*** Opening Provided data ***

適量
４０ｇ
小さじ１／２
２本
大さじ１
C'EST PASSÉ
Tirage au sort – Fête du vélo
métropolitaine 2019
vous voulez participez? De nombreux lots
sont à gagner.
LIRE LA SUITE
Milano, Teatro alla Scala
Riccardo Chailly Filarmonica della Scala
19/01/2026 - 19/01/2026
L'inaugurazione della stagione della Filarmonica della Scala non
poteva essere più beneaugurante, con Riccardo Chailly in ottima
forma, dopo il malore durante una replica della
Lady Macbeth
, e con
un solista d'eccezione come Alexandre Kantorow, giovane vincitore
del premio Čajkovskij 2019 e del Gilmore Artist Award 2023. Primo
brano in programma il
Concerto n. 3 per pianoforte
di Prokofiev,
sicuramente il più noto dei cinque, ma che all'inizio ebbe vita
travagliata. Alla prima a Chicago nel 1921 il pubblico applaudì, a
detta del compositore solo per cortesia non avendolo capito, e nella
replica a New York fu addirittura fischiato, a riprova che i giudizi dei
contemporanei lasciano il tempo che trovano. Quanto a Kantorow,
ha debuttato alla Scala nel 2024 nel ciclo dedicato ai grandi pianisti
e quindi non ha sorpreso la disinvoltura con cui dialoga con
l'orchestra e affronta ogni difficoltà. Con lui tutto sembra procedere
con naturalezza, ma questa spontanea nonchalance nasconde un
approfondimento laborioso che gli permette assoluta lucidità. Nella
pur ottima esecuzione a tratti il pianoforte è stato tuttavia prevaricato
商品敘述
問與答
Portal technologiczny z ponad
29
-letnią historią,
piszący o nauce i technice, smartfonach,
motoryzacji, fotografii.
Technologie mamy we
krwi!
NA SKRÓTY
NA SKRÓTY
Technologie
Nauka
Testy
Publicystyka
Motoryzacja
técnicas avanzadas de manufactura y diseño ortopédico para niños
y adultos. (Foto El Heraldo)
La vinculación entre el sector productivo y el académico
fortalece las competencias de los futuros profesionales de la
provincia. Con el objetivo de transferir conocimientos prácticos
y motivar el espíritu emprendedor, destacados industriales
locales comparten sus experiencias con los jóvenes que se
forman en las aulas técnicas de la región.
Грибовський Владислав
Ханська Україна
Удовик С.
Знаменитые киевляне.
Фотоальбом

*** Closing Provided data ***

-- What you need to do --
Copy the records word for word, starting with their first line and going on through the line that contains "provincia. Con el", that line included.

-- Reply to the exercise --
適量
４０ｇ
小さじ１／２
２本
大さじ１
C'EST PASSÉ
Tirage au sort – Fête du vélo
métropolitaine 2019
vous voulez participez? De nombreux lots
sont à gagner.
LIRE LA SUITE
Milano, Teatro alla Scala
Riccardo Chailly Filarmonica della Scala
19/01/2026 - 19/01/2026
L'inaugurazione della stagione della Filarmonica della Scala non
poteva essere più beneaugurante, con Riccardo Chailly in ottima
forma, dopo il malore durante una replica della
Lady Macbeth
, e con
un solista d'eccezione come Alexandre Kantorow, giovane vincitore
del premio Čajkovskij 2019 e del Gilmore Artist Award 2023. Primo
brano in programma il
Concerto n. 3 per pianoforte
di Prokofiev,
sicuramente il più noto dei cinque, ma che all'inizio ebbe vita
travagliata. Alla prima a Chicago nel 1921 il pubblico applaudì, a
detta del compositore solo per cortesia non avendolo capito, e nella
replica a New York fu addirittura fischiato, a riprova che i giudizi dei
contemporanei lasciano il tempo che trovano. Quanto a Kantorow,
ha debuttato alla Scala nel 2024 nel ciclo dedicato ai grandi pianisti
e quindi non ha sorpreso la disinvoltura con cui dialoga con
l'orchestra e affronta ogni difficoltà. Con lui tutto sembra procedere
con naturalezza, ma questa spontanea nonchalance nasconde un
approfondimento laborioso che gli permette assoluta lucidità. Nella
pur ottima esecuzione a tratti il pianoforte è stato tuttavia prevaricato
商品敘述
問與答
Portal technologiczny z ponad
29
-letnią historią,
piszący o nauce i technice, smartfonach,
motoryzacji, fotografii.
Technologie mamy we
krwi!
NA SKRÓTY
NA SKRÓTY
Technologie
Nauka
Testy
Publicystyka
Motoryzacja
técnicas avanzadas de manufactura y diseño ortopédico para niños
y adultos. (Foto El Heraldo)
La vinculación entre el sector productivo y el académico
fortalece las competencias de los futuros profesionales de la
provincia. Con el objetivo de transferir conocimientos prácticos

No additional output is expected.